There is ongoing and increasing interest in using digital health technologies (DHTs) in clinical trials for clinical endpoints. By changing the yardstick by which outcomes are measured, DHTs have the potential to improve the accuracy of results and/ or reduce the sample size necessary to achieve the required significance level. They can also be used to add label claims for secondary effects.
However, the desire to add DHTs to clinical trials may be hampered by the growing site capacity problem. The number, size, and complexity of clinical trials keeps increasing. The number of new drug candidates has doubled in the past 10 years. All must be tested in clinical trials. Furthermore, the average cost of a single trial has increased by 76% over roughly the same period. If one assumes that cost is roughly equivalent to effort, the demand for clinical site capacity is roughly 3.5 times higher than 10 years ago. In addition, clinical sites are not immune to the ongoing cost and productivity pressures that affect the entire healthcare system. As a result, site capacity has become a significant challenge when conducting clinical trials.
Impact of Decentralised Trials
Decentralised clinical trials (DCT), where a remote organisation manages the complete trial, were employed extensively during the COVID pandemic when there was little choice. It quickly became clear that a full DCT approach was difficult, if not impossible, for most trials. There are almost always tests and assessments that must be performed at a clinical site. Furthermore, principal investigators must provide medical supervision. The emphasis has now swung to “hybrid” trials, where certain functions that need to be performed in a central location (e.g., MRI scans) are done at the site. Activities that can be performed remotely (e.g., recording electronic patient reported outcomes, ePROs) are done remotely. Hybrid trials have helped somewhat, but some of the benefits of reducing site visits have been mitigated by increased coordination efforts with the remote functions. Thus, the overall impact on site capacity has been minimal.
This is not to say that hybrid trials provide little value. Reducing the number of site visits for participants is incredibly important for reducing the burden of participating in clinical trials. It also makes it feasible to enroll participants from a wider geographic area. Enrolling participants is almost always the chief roadblock in executing clinical trials quickly, so anything that can be done to improve that is vital.
The Site Burden
Although it may seem like DHTs shouldn’t be much of a burden to sites, the reality is that they are. Sites need to manage the inventory of DHT devices for patients to take home, but they are generally not set up to do that. They don’t have the space or the processes to become a warehouse. Beyond the hardware for patients, there is typically another platform that sites need to keep track of and use to monitor compliance on a regular basis, often daily. Clinical sites often have upwards of 15 different logins for each trial. Given that sites often have only a few participants at a time in a particular trial, logging on to yet another system to check on them creates a significant additional burden on a per participant basis.
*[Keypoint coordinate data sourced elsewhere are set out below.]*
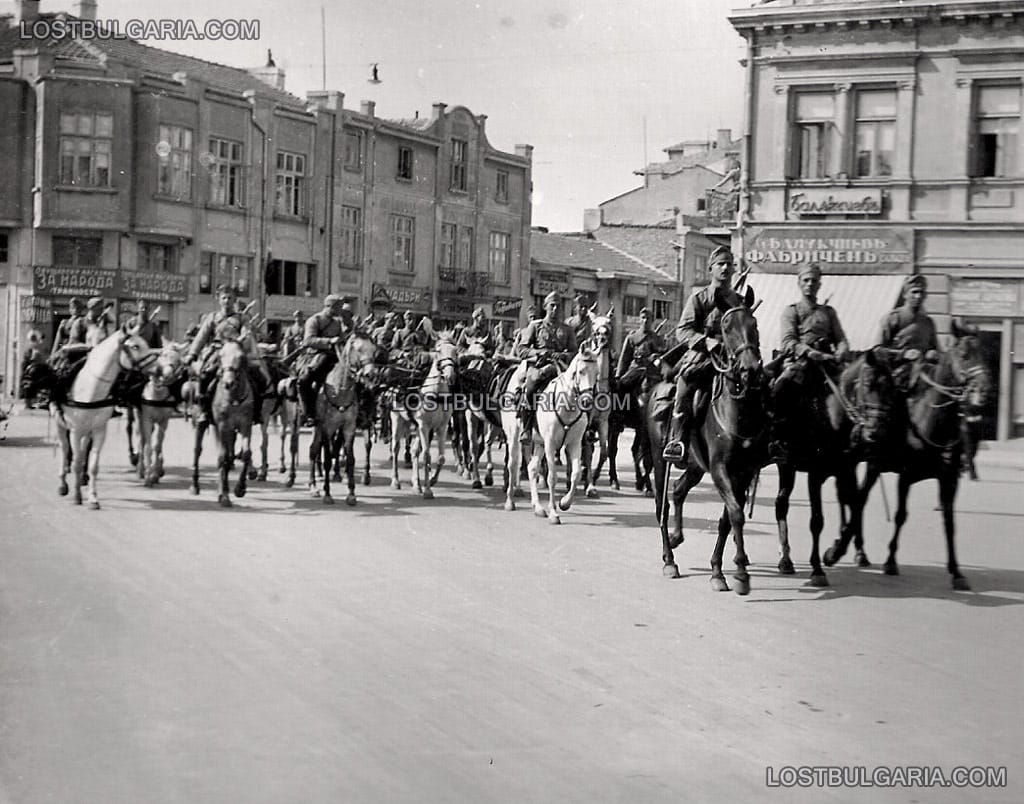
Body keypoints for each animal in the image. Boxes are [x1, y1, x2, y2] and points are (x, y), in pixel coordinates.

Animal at [56, 323, 157, 508]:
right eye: (135, 346)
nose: (158, 368)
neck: (91, 389)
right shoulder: (75, 431)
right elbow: (76, 462)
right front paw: (77, 496)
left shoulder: (99, 430)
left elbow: (93, 465)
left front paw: (93, 498)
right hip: (60, 424)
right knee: (65, 449)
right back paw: (63, 484)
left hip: (88, 431)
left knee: (83, 450)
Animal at [528, 344, 598, 520]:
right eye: (581, 371)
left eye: (597, 373)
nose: (587, 401)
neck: (567, 405)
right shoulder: (550, 444)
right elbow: (552, 477)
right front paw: (553, 512)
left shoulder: (575, 444)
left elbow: (576, 474)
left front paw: (565, 503)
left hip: (539, 443)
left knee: (532, 468)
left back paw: (538, 507)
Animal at [647, 290, 770, 594]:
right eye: (726, 327)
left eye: (754, 324)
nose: (750, 369)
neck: (739, 411)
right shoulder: (720, 469)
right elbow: (736, 514)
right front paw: (740, 574)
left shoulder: (743, 472)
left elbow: (728, 519)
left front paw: (720, 571)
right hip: (659, 460)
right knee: (662, 506)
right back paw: (669, 559)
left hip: (694, 466)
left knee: (678, 490)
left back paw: (677, 536)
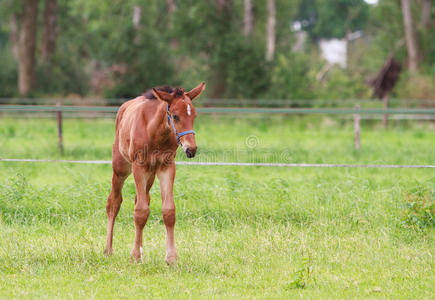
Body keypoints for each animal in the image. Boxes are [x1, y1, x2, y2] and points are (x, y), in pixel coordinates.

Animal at [106, 81, 207, 262]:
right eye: (175, 116)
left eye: (194, 115)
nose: (191, 149)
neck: (154, 132)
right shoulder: (138, 166)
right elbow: (140, 211)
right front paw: (135, 257)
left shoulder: (166, 167)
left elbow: (168, 211)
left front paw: (171, 258)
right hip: (121, 168)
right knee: (114, 202)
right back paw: (108, 250)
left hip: (150, 173)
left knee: (142, 199)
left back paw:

Furthermore, every tech vendor has their own platform, and it is not reasonable to expect site staff to master all of them. Even routine questions require site staff to involve the vendor, putting an additional burden on the vendor and clinical research organisation (CRO). For example, even the most routine of events, like a participant not wearing a device, becomes a significant project. To avoid potential confusion, many trials require that there be a single point of contact for each site. What usually happens is that the DHT vendor notices the non-compliance issue first. The vendor must notify the CRO, and copy the sponsor. The CRO then contacts the site involved (while copying the sponsor and tech vendor). The site then calls the participant (often only making contact after several tries). If the participant has any technical questions, the communication often goes back up the chain to the supplier. In a recent non-wear example, getting a participant to start wearing their watch again took six emails with about 20 people on each, plus several calls to the participant from the site.